Il Duomo di Torino Quando Fratel Ettore ha sognato il Coro SA.FA., probabilmente non prevedeva pomeriggi di gloria o un pubblico che gremiva le piazze.
L'occasione però è giunta sabato 1.o maggio nella piazza San Giovanni a Torino.
Erano migliaia i rappresentanti delle 57 associazioni e dei 320.000 associati FIDAS (Federazione Italiana Donatori Sangue) convenuti a Torino per il congresso in occasione del 40.o anniversario della Federazione fondata dal professor Dogliotti.
Atmosfera di festa in piazza in attesa della celebrazione eucaristica. Gioia contenuta in un tripudio di colori e di suoni. Maglia unica di circostanza per tutti i congressisti, ma berretti gialli, verdi, azzurri, rossi, bianchi in bell'ordine dietro i tabelloni delle regioni di provenienza.
Il Coro prima di iniziare Quattro bande musicali cittadine, a lato del Duomo, per l'esecuzione di brani destinati a creare l'ambiente, il Coro SA.FA. sul sagrato accanto all'Altare, macchia scarlatta che si staglia sulla facciata cinquecentesca del severo edificio, introduce nella sacralità liturgica con il suo miglior repertorio religioso.
I ministri della celebrazione liturgica raggiungono la scalinata - per longiorem via - salgono accanto all'altare, scattano in piedi autorità, sindaci, assessori cittadini, assente l'on. Rosy Bindi, tenuta alla riconoscenza per tanto apporto alla sanità ma trattenuta a Roma dall' "evento" Padre Pio.
Inizia la celebrazione della cena del Signore, presiede il cardinale arcivescovo Giovanni Saldarini con il Vescovo di Gerusalemme.
Guidato dal maestro Frezza, il Coro interpreta bene la sua funzione liturgica, partecipa con sapienza, non monopolizza gli interventi canori, esegue, propone ritornelli, concede spazio a solisti e assemblea.

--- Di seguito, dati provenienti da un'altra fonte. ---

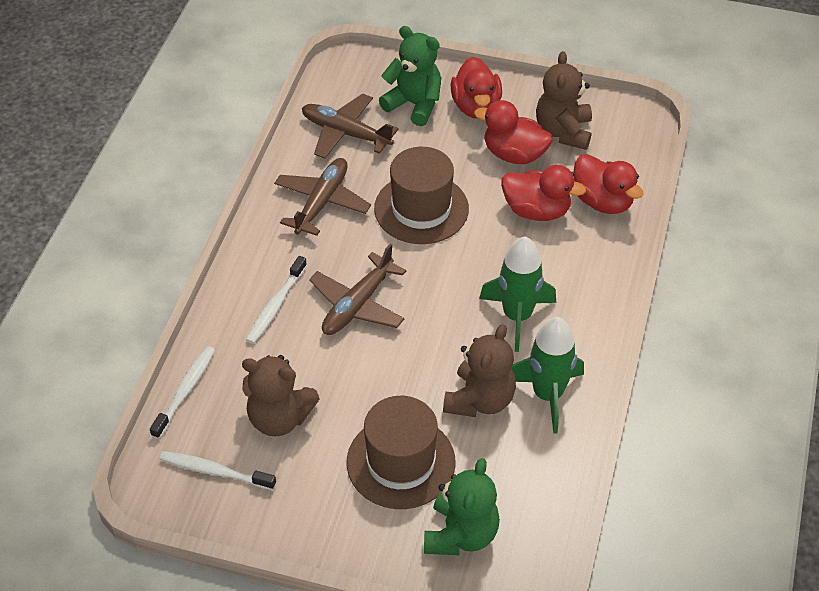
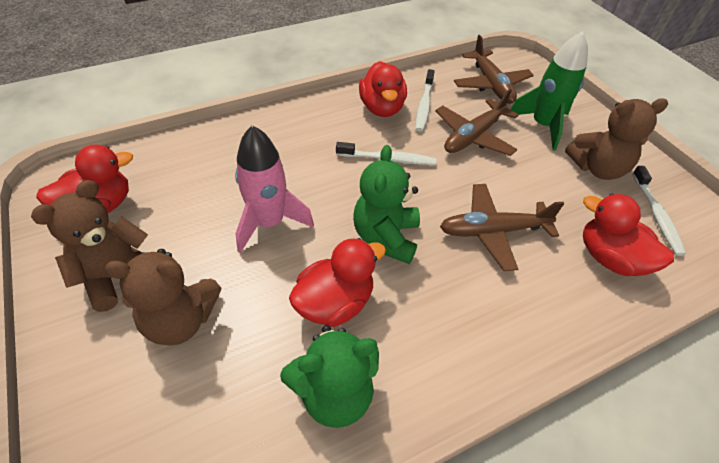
brown hat: [347,396,456,509] [374,147,469,244] = 2 -> none = 0
green rocket: [479,237,556,352] [512,317,584,434] = 2 -> [511,31,588,151] = 1
pink rocket: none = 0 -> [235,125,314,253] = 1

È interessante e quasi commovente constatare come i "ragazzi" del coro, solitamente tributari del popolare, del frivolo e dell'effimero sono attenti a intervenire con motivi di meditazione, di lode di ringraziamento adatti al momento della celebrazione o del giubilo pasquale. Qualche motivo suscita sussulti di applausi a quanti dimenticano che non sono previsti i battimani durante la Messa e non sono accesi i "plausometri".
Nell'omelia l'Arcivecovo ha sottolineato quanto sia prezioso, per la vita, il sangue di tanti donatori e la mente è andata al di là dell' Adriatico dove si consuma un inutile, anzi un iniquo spargimento di sangue.
Da un'indagine presso gli allievi delel scuole superiori, è risultato che il grande male della gioventù è l'indifferenza - sono parole del Presidente della Federazione - l'adattarsi al non fare, il trincerarsi dietro l'interrogativo rinunciatario "A che serve?" "Questi volontari del sangue" - ha concluso - "sono fieri di schierarsi contro corrente".
Alla fine non poteva mancare il canto "Signore delle cime" valido come supplica di intercessione e così, tutti i presenti, sulle ali delle note del Coro, hanno invocato vacanze liete e ossigenate a parenti e amici: "Su nel Paradiso, lasciali andare per le Tue montagne".